Besonders schön zu Gerichten, die mit Frische und Würze spielen: etwa Rote-Bete-Salat mit Ziegenkäse und Pekannüssen, Lachstatar mit Johannisbeere und grünem Pfeffer oder ein leichtes Spargel-Zitronen-Risotto.
Und danach darf es ruhig noch ein kleines Beerentörtchen sein.
Alles Wichtige auf einen Blick
Hinkommen: Mit Air France ab Frankfurt über Paris nach Pau oder mit der Bahn von Stuttgart über Paris nach Bordeaux. Von Pau mit dem Mietwagen weiter nach Saint-Mont (ca. 45 min).

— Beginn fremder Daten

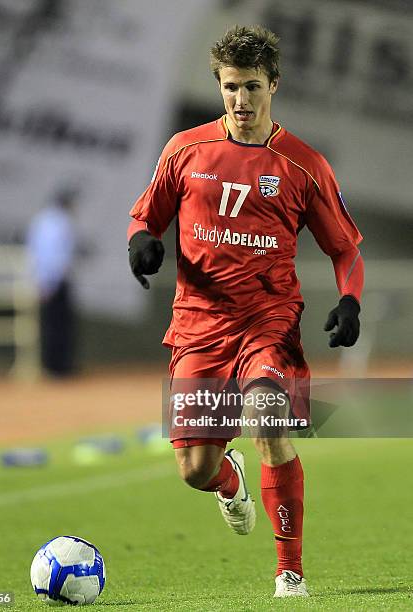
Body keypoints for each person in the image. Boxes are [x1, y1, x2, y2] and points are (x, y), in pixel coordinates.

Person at [127, 25, 364, 598]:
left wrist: (350, 300)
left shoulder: (303, 165)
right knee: (194, 472)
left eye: (252, 86)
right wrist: (141, 241)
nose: (241, 100)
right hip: (198, 325)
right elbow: (145, 216)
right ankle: (229, 479)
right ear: (219, 86)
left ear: (274, 86)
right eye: (230, 87)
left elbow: (345, 248)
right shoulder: (185, 149)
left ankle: (290, 572)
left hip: (268, 322)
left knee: (267, 417)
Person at [27, 185, 78, 377]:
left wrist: (40, 280)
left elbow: (34, 253)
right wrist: (51, 282)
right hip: (57, 280)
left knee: (52, 324)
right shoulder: (61, 222)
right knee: (59, 326)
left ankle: (52, 365)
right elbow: (54, 256)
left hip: (46, 279)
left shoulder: (41, 220)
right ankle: (60, 366)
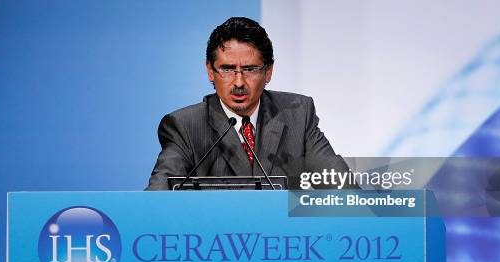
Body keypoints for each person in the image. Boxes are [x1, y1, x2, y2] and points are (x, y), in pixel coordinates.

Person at [147, 17, 351, 190]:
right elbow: (157, 201)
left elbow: (344, 190)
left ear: (268, 71)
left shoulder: (297, 114)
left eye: (250, 69)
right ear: (210, 71)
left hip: (284, 236)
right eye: (227, 69)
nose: (238, 82)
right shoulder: (185, 126)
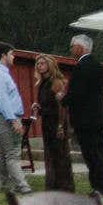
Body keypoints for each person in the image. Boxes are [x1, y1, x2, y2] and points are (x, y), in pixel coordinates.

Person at [62, 33, 103, 194]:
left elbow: (77, 93)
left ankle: (99, 187)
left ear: (80, 48)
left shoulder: (82, 67)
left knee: (92, 154)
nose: (70, 50)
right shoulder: (97, 65)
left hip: (85, 119)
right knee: (99, 153)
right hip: (97, 117)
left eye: (72, 46)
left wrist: (63, 99)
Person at [0, 42, 32, 195]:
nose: (14, 57)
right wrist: (13, 120)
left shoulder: (2, 72)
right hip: (4, 117)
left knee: (1, 153)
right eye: (11, 54)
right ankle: (23, 186)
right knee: (11, 153)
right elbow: (3, 99)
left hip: (4, 116)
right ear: (3, 55)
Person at [31, 53, 75, 193]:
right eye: (38, 63)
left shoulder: (56, 81)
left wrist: (61, 126)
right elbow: (47, 104)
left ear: (50, 65)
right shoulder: (42, 83)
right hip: (47, 122)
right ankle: (52, 187)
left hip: (57, 123)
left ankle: (64, 187)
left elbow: (62, 106)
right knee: (50, 155)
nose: (39, 65)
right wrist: (38, 107)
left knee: (60, 156)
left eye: (43, 63)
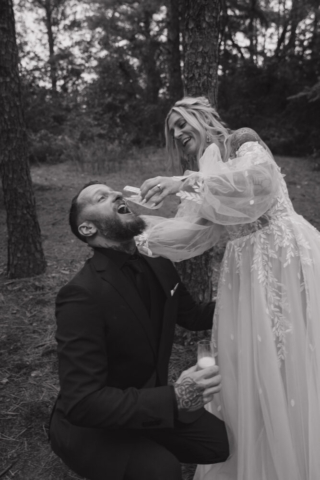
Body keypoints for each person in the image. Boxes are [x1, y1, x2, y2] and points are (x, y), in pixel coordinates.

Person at [138, 97, 320, 480]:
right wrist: (134, 228)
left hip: (282, 257)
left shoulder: (240, 141)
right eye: (173, 131)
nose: (178, 133)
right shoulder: (200, 174)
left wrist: (185, 182)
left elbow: (259, 183)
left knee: (294, 353)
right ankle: (265, 454)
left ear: (202, 118)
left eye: (182, 123)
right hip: (243, 270)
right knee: (249, 362)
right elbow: (193, 234)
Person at [49, 180, 229, 480]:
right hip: (92, 426)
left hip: (144, 404)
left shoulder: (158, 262)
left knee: (218, 444)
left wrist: (251, 302)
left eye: (114, 191)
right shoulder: (81, 294)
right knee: (163, 471)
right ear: (87, 229)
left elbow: (195, 316)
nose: (117, 194)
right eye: (101, 197)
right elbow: (83, 403)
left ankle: (144, 446)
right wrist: (174, 399)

Übernachten: Hotel Monastère Saint-Mont, 627 Rue Bernard Tumapaler, 32400 Saint-Mont, www.lemonasteredesaintmont.com, Verfügbarkeit und Preise checken
Essen & Trinken: Hotel Monastère Saint-Mont
Erleben:
- Plaimont Führung und Verkostung inkl. Atelier Cepages: www.plaimont.com/en/oenotourisme/visits
- Jazz in Marciac
- Ausflüge nach Pau, Biarritz und in die Pyrenäen, Infos unter www.tourisme-gers.com/de und visit-nouvelle-aquitaine.com
Transparenzhinweis: Dieser Artikel entstand in Kooperation mit den Vignerons Plaimont. Dies hat jedoch keinen Einfluss auf Inhalt und Umfang der Berichterstattung.